◆ WORK REQUEST
Starting at the line that contains "ring mcp: (468, 290)" and ending at the line that contains "thumb ip: (97, 678)", the lines below are to be given again exactly, with nothing added.

%%

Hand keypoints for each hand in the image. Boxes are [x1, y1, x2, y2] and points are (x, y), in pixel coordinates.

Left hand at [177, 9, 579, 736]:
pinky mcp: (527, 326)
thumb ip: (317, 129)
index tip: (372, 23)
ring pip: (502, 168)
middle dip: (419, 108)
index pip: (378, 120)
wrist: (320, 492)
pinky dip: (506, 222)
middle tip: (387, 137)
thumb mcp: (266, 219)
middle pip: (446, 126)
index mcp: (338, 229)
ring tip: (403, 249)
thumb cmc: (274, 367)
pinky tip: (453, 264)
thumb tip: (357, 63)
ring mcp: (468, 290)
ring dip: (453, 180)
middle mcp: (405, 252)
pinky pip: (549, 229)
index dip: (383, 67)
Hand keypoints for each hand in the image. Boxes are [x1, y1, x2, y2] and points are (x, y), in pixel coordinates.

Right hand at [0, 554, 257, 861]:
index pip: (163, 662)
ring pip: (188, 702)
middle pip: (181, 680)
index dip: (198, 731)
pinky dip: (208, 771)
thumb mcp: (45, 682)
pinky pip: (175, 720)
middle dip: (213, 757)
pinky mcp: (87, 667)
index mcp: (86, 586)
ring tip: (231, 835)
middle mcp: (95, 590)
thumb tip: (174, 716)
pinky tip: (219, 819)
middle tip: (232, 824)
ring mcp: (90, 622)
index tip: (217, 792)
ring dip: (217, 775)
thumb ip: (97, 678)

%%
%%

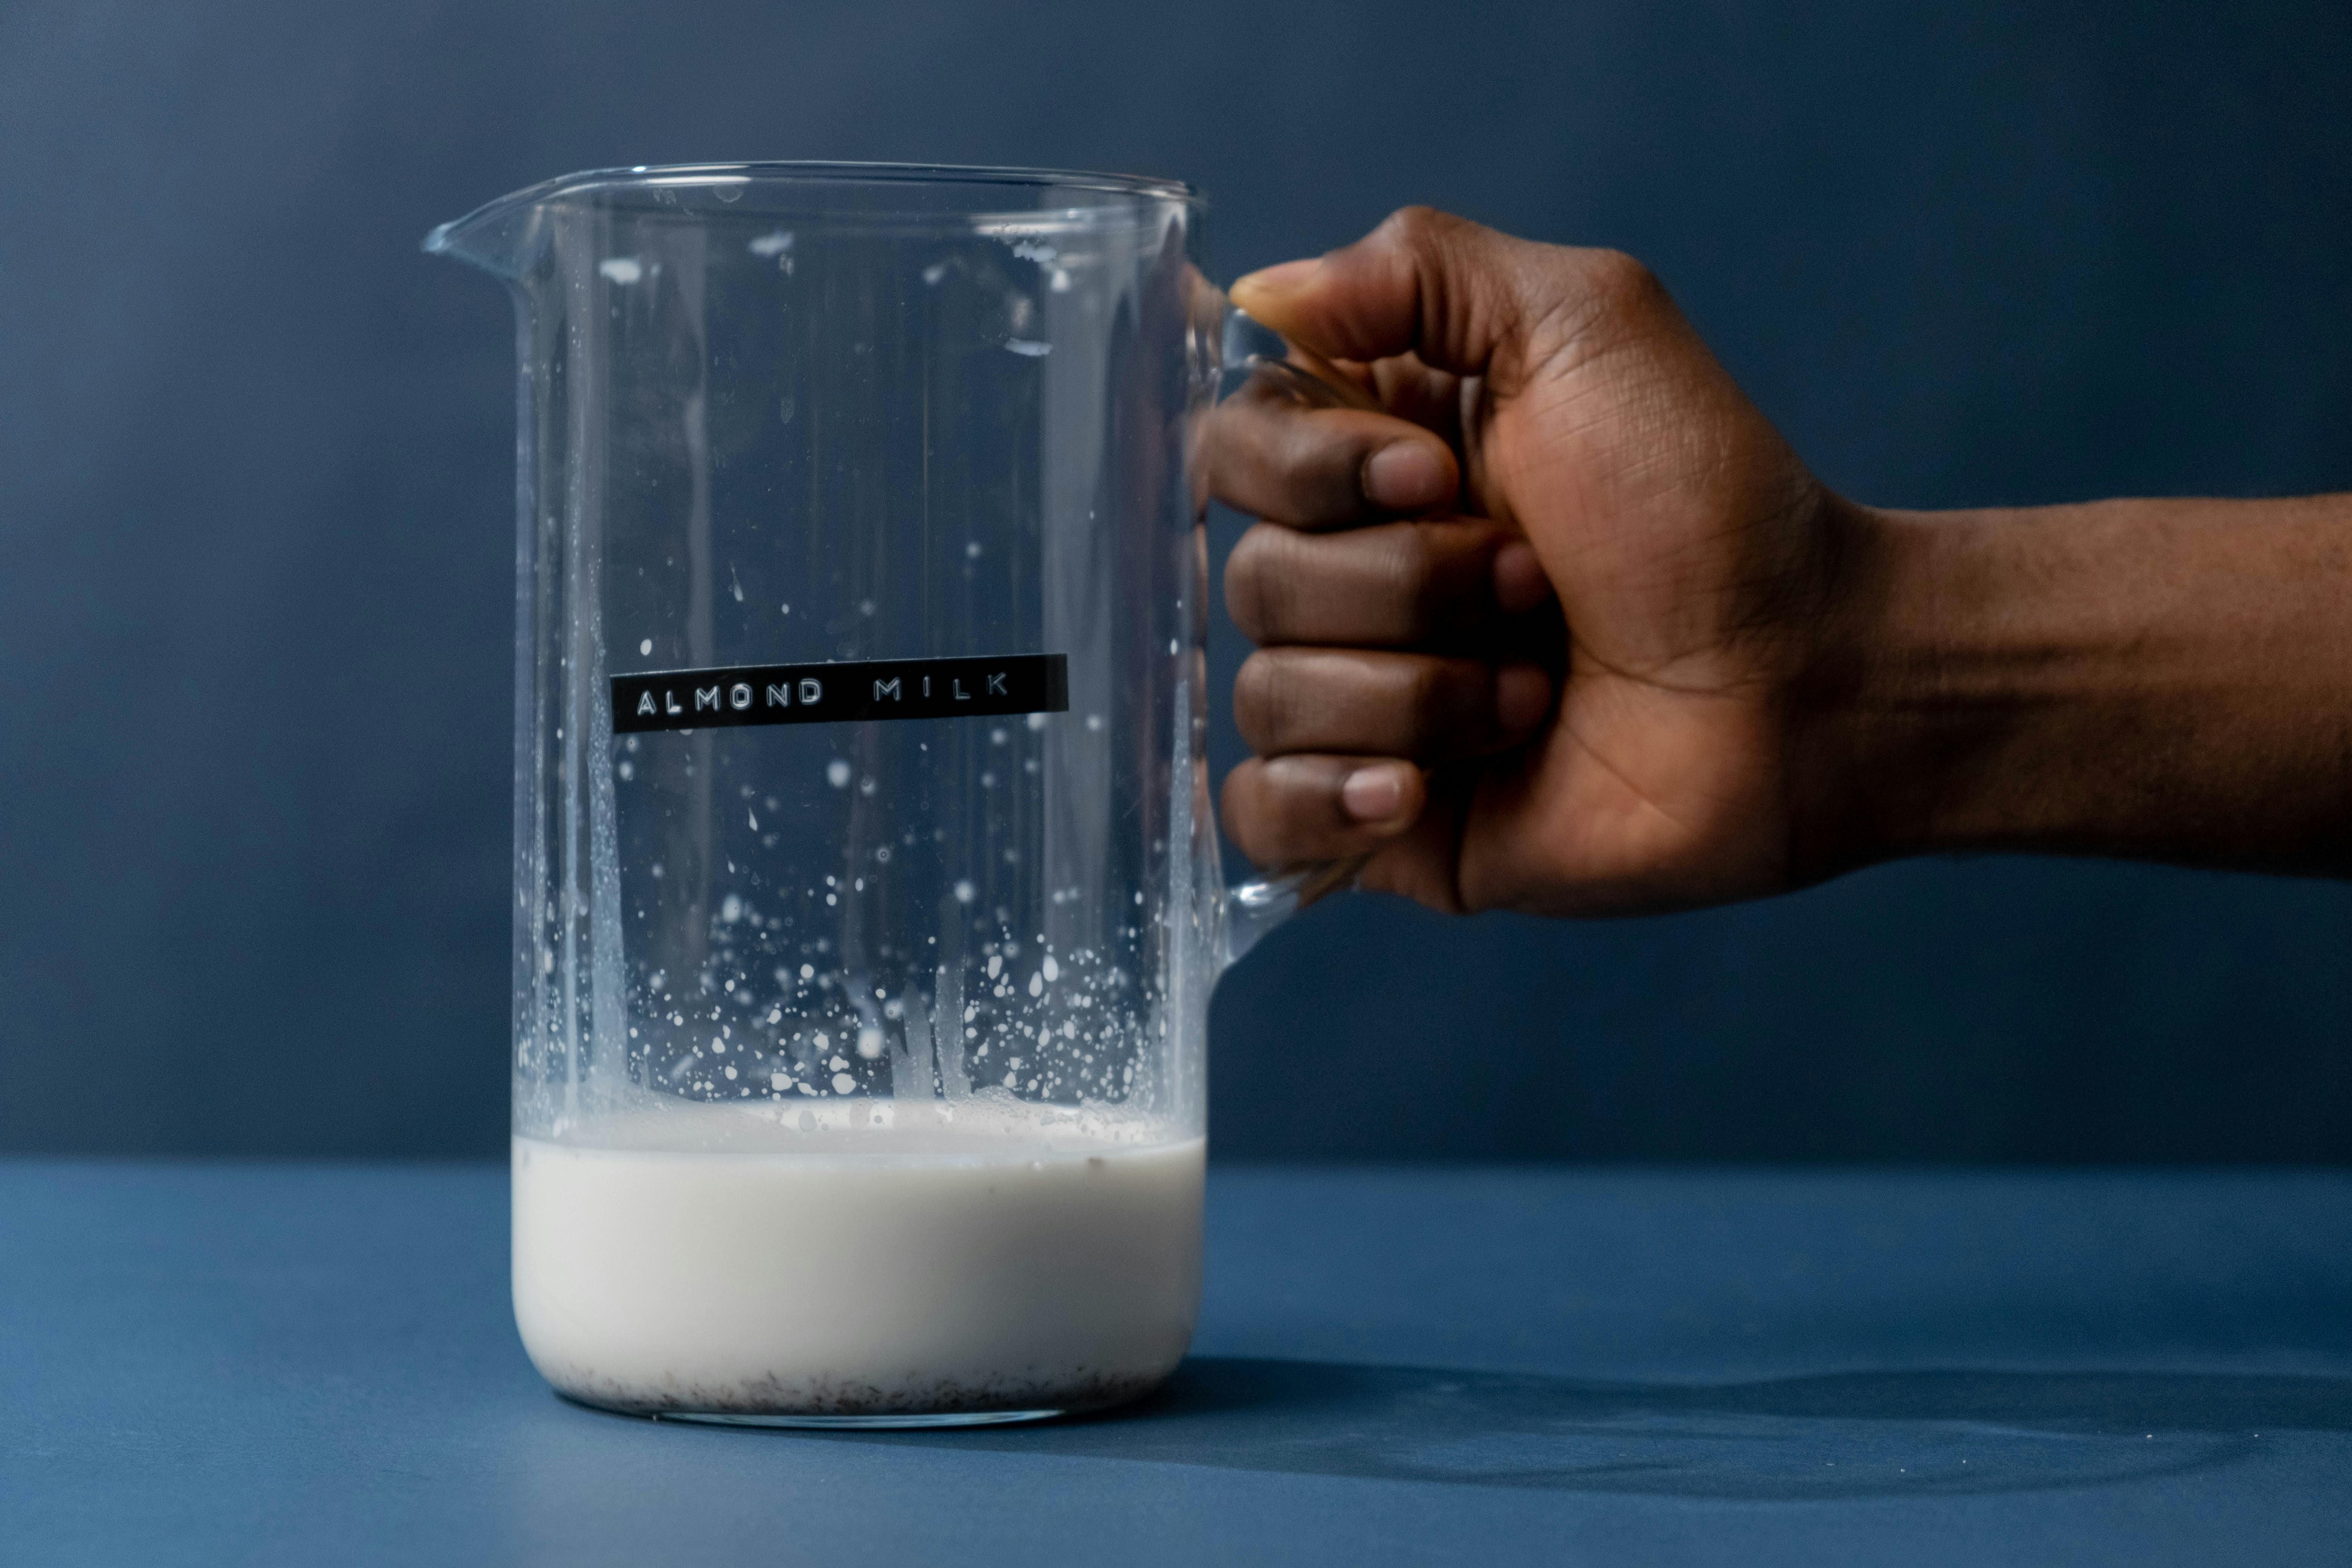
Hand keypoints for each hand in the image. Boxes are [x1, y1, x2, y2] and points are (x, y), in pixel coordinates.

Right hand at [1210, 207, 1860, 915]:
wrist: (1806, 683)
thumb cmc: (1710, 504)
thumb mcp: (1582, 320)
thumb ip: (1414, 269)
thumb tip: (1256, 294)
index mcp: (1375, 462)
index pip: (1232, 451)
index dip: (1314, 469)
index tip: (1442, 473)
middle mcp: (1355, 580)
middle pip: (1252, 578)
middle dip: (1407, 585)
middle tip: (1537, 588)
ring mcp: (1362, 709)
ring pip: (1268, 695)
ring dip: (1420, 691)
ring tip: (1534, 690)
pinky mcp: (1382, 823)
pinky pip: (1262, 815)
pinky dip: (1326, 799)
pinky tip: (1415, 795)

%%

◆ FINISHED EXERCISE
ring mcp: (468, 290)
ring dip: (453, 180)
middle mcp: (405, 252)
pinky pip: (549, 229)
index dip: (383, 67)
Hand keypoints for each hand in the image. Boxes are [x1, y1, x2, y2] and points are (x, y), in pixel coordinates.

Right hand at [0, 554, 257, 861]:
index pip: (163, 662)
ring pip: (188, 702)
middle pip: (181, 680)
index dip: (198, 731)
pinky dip: (208, 771)
thumb mcp: (45, 682)
pinky pip: (175, 720)
middle dip: (213, 757)
pinky mcp: (87, 667)
index mcp: (86, 586)
ring tip: (231, 835)
middle mcp: (95, 590)
thumb tip: (174, 716)
pinky tip: (219, 819)
middle tip: (232, 824)
ring mcp: (90, 622)
index tip: (217, 792)
ring dip: (217, 775)
thumb ip: (97, 678)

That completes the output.